Recently I took delivery of an inspection sample provided by Relentless Performance here. As most of you know, this is the product repped in the UK here, but it's every bit as available Stateside.
I have followed the various threads covering this product sufficiently to come to one conclusion: I don't like all that glowy, heat-generating business. So I knew I'd be immediately tinkering with modding the thing. Firstly, though, we gave it a test fit to a spare cylinder head:
Clearances were good and the flanges were flat. So it passed one test that its Ebay "equivalent" absolutely did NOT. Clearly, the V3 is the Real McCoy. Having passed that test, I set to getting it ceramic-coated.
Into the sandblaster:
Post-sandblast surface, ready for ceramic:
We applied our everyday-grey thermal barrier to the unit, with the following result:
Lovely, eh? Well, it's non-descript. And that's a good thing, because it's a honking-big piece. With preparation done, it was time to install. Coincidentally our test car was under the knife for clutch work, so with the sub-frame and transmission out, it was a good opportunity to undertake it. And by "under" I mean, install from underneath.
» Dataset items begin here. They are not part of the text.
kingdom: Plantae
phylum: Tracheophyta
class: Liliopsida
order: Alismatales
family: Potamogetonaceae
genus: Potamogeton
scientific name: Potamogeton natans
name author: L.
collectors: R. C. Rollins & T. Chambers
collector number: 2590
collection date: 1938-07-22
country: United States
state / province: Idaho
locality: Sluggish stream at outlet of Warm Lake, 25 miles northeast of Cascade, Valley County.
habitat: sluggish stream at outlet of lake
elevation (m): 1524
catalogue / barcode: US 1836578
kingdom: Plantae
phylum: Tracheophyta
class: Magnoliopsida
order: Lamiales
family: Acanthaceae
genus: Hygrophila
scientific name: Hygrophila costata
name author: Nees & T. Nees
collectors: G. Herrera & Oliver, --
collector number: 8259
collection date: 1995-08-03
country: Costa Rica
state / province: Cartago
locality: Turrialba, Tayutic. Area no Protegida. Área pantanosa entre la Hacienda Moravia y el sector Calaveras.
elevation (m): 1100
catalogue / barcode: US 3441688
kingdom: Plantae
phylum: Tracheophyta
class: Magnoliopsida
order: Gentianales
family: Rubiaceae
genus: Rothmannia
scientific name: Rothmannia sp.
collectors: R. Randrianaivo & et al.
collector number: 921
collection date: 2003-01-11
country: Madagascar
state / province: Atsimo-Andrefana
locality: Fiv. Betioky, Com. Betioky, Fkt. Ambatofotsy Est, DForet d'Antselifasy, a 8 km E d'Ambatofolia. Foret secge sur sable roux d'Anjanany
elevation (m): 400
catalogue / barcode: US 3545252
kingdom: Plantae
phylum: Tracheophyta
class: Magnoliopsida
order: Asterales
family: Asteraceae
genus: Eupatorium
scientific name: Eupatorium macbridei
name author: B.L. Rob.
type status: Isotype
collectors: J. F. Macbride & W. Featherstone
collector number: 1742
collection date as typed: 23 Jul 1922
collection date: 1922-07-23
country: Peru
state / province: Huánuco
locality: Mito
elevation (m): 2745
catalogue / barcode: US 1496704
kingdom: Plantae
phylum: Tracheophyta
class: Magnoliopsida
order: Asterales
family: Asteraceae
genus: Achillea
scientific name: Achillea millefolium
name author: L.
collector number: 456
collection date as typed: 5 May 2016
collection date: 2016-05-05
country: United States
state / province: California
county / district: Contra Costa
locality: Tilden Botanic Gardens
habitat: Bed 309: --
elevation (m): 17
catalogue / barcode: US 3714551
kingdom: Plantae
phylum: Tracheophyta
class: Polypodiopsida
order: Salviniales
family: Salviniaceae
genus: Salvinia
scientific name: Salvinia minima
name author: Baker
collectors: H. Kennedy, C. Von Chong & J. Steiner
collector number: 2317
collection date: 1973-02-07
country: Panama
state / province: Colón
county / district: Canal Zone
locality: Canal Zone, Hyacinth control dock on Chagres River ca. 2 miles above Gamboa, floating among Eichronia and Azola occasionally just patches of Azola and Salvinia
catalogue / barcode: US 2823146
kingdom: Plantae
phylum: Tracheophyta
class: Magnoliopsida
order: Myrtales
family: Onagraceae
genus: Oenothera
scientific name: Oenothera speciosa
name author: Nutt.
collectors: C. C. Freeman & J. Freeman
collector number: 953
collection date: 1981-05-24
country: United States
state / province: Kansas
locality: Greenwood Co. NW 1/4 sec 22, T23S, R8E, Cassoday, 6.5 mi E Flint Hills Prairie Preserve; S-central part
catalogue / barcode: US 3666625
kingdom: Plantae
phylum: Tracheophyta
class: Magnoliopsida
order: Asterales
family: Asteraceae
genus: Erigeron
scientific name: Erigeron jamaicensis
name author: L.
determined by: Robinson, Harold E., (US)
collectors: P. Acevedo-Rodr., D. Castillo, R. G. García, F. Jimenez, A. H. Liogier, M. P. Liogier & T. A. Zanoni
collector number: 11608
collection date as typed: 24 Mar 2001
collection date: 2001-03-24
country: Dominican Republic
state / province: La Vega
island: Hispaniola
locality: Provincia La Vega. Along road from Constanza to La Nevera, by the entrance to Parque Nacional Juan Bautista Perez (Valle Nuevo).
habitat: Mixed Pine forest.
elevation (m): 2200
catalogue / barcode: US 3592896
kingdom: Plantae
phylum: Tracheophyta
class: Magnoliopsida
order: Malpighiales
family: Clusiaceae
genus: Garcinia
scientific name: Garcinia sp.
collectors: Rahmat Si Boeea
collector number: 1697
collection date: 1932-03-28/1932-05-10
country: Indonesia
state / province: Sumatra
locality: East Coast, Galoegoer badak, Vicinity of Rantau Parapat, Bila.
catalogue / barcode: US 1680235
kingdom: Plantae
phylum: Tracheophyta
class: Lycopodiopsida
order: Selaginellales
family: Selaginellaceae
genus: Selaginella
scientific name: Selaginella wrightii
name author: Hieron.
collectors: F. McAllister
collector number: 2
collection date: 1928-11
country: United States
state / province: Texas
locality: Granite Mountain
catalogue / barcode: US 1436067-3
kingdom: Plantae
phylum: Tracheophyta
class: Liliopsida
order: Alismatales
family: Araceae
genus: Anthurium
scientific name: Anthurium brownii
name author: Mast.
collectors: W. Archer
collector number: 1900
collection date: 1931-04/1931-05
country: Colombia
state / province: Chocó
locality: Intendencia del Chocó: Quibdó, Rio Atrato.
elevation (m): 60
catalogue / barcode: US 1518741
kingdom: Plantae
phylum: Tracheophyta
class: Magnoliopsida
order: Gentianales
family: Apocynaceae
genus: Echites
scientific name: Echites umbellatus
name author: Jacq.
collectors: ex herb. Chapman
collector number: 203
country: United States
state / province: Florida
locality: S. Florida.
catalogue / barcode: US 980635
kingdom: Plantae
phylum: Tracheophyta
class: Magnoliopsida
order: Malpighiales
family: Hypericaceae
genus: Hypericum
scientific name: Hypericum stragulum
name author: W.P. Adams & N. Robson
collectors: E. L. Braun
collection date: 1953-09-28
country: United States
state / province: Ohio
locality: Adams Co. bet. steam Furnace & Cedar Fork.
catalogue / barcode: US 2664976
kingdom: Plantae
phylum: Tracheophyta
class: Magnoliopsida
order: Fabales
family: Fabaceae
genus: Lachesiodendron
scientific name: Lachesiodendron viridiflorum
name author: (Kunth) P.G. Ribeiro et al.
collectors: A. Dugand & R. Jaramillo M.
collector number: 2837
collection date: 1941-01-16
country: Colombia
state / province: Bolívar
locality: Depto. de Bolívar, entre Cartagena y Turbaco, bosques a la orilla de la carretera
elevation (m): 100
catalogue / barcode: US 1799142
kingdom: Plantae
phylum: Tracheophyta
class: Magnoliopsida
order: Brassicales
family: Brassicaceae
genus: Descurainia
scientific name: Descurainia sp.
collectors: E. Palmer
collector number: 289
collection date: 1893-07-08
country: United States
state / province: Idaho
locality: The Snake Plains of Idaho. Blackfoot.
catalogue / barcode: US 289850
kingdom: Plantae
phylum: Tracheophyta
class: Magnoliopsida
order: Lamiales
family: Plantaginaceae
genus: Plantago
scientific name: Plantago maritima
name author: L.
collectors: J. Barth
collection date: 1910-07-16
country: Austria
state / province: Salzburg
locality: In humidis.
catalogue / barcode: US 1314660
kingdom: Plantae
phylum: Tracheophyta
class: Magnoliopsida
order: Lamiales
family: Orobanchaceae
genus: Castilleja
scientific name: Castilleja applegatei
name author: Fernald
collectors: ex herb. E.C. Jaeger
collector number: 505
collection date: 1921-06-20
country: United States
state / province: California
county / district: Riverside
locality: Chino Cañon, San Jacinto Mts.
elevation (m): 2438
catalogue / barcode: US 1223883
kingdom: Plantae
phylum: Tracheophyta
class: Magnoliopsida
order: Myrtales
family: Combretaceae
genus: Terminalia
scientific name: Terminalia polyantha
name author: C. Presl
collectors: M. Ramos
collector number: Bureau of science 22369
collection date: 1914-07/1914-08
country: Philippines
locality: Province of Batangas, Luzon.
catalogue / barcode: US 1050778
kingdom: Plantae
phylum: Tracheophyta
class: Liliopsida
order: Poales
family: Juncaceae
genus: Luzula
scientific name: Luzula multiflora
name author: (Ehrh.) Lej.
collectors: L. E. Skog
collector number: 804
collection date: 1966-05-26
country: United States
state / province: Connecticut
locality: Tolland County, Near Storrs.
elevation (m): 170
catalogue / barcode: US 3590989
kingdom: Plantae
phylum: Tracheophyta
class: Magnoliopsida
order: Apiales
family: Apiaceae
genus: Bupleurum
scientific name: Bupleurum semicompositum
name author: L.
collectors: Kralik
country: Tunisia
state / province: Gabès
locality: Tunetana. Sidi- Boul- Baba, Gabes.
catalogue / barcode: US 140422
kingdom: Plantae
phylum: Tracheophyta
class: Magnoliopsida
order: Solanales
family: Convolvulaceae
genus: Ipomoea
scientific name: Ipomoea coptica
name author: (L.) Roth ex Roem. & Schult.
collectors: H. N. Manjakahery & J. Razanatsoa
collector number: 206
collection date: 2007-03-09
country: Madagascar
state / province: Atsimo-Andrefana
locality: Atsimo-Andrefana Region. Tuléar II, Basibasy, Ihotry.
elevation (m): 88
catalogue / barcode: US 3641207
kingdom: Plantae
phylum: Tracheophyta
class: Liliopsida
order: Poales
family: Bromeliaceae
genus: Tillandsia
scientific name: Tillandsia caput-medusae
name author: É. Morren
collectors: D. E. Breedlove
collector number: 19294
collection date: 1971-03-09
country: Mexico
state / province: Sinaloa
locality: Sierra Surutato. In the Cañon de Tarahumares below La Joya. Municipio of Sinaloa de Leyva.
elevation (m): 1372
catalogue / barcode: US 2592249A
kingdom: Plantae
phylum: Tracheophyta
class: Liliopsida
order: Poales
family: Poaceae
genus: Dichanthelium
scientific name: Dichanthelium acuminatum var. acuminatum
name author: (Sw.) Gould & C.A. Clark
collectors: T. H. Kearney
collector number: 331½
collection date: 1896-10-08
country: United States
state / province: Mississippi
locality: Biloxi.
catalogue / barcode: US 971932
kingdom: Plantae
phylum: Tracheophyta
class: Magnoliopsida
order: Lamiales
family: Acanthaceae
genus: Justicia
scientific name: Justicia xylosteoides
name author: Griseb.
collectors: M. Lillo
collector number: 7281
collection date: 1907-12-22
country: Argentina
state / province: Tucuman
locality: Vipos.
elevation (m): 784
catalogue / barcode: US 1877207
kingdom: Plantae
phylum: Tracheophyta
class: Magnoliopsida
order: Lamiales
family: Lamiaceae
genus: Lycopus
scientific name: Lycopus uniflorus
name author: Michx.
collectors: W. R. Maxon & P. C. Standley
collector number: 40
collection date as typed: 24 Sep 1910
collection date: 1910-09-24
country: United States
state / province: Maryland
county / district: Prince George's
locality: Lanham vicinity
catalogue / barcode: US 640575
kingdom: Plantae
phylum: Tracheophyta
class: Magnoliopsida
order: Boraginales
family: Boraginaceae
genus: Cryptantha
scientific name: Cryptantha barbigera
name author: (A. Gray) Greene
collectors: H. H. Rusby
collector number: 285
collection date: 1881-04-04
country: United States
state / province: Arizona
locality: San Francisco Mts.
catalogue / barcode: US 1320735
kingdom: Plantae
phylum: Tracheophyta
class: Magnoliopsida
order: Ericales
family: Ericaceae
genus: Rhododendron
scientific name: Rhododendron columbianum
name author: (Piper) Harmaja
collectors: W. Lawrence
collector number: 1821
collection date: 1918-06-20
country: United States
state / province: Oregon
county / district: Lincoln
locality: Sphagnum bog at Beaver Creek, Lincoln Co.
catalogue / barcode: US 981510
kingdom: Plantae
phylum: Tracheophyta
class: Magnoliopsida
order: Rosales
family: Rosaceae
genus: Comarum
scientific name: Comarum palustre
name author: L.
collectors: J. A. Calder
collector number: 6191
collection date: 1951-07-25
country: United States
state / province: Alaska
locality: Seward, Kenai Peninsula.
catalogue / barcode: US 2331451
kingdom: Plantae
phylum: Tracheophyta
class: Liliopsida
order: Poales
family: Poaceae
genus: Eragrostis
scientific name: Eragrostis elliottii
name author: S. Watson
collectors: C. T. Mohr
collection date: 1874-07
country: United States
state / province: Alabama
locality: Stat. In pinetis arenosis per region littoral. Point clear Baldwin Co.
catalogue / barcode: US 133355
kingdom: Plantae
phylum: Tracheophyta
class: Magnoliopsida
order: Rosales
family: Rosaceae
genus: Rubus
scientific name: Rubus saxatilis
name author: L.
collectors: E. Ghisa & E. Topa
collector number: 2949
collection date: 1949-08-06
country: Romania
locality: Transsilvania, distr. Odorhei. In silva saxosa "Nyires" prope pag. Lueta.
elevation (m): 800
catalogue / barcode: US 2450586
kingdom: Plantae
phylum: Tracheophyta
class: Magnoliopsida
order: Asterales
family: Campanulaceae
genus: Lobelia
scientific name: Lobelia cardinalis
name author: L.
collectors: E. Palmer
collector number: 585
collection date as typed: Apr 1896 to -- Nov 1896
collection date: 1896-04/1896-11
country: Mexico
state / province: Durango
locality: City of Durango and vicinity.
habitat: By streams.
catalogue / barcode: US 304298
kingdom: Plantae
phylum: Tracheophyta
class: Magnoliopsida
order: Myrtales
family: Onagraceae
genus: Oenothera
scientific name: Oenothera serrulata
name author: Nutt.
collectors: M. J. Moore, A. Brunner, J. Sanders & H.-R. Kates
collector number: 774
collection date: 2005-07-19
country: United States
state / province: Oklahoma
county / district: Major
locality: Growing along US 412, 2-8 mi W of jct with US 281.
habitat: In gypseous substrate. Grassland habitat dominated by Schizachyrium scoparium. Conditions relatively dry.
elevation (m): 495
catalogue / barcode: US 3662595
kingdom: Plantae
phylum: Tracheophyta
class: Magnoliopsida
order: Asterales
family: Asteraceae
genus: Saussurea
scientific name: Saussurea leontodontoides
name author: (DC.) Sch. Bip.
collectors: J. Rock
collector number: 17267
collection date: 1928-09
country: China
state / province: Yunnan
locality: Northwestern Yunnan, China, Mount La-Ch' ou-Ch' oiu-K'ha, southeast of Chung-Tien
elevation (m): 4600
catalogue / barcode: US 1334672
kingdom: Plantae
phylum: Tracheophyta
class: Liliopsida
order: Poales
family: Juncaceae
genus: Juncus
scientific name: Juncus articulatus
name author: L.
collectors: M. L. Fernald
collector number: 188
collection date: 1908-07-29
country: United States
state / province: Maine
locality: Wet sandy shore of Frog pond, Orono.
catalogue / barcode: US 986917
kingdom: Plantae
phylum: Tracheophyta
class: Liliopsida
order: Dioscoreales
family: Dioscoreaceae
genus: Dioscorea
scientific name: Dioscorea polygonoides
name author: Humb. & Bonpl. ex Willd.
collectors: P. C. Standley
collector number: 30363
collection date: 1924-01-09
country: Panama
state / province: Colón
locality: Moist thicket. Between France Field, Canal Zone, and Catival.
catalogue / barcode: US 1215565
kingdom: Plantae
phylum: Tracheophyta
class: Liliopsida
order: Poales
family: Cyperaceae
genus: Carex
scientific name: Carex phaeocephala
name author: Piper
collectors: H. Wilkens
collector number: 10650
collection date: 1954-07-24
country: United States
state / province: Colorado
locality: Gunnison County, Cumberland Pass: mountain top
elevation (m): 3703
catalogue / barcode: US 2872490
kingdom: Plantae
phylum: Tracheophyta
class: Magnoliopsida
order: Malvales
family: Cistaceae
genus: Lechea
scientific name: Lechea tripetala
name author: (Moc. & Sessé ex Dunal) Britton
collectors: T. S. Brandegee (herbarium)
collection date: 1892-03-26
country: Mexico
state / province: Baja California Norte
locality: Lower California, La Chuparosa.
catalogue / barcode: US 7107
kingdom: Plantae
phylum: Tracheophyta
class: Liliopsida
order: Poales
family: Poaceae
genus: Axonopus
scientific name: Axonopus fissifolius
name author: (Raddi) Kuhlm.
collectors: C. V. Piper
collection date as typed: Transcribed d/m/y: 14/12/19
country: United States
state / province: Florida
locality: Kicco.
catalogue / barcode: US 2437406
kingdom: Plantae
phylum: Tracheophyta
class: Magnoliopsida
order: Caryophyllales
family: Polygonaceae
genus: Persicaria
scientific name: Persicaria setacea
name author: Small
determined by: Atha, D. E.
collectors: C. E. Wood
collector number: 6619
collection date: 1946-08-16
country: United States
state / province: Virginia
These pictures illustrate the "easy" portion of the installation. What followed was the challenging turbo-manifold flange. Good grief that one bolt hole directly under a runner is very difficult. But the TT225 has less room to work in than does a Mk4 or A3/S3. So this was probably the toughest of workspaces. But here we are with the whole works together.
The downpipe connected just as it should, and the clearances for oil/coolant lines were excellent. Lastly, the TIP also fit as before, albeit a bit snug around the ESP hardware.
With everything buttoned back up in the bay I was pleasantly surprised by the unobtrusiveness of the thing. My impressions of others' finished products had led to think it was really, well, ugly. But not so. With all the other eye-candy under the hood, it simply disappears.
At startup, we of course got the usual billow of smoke coming off the dirtied metal tubing (when you see that yourself, don't panic! It's not an indication of a leak). Since it was very late at the shop performing the install, the space was otherwise quiet. So one thing was immediately apparent: it sounds LOVELY. There is undoubtedly a change in exhaust note from the cast iron stock manifold. But what's surprising is a complete lack of metallic rasp that I'd expected. Instead, ForceFed's workspace was filled with the mellifluous growl of a jungle cat! Suddenly, the nightmare of that flange stud was forgotten. On sound alone, it's a winner.
On the drive home, owing to the late hour and a fresh clutch, the turbo and manifold were tightly reined in. But at highway speed, the new exhaust tone was equally pleasant. Quiet. Undoubtedly quieter than the stock manifold (paired to a 42 Draft Designs 3" system) and absolutely free of "drone". The manifold's out-of-car horsey appearance is without a doubt misleading. This thing is stealthy.
But how about power? How's it compare to the stock unit there? These questions I will be able to answer shortly. And with a great deal of data (logging is kind of my thing). But we're off to a great start.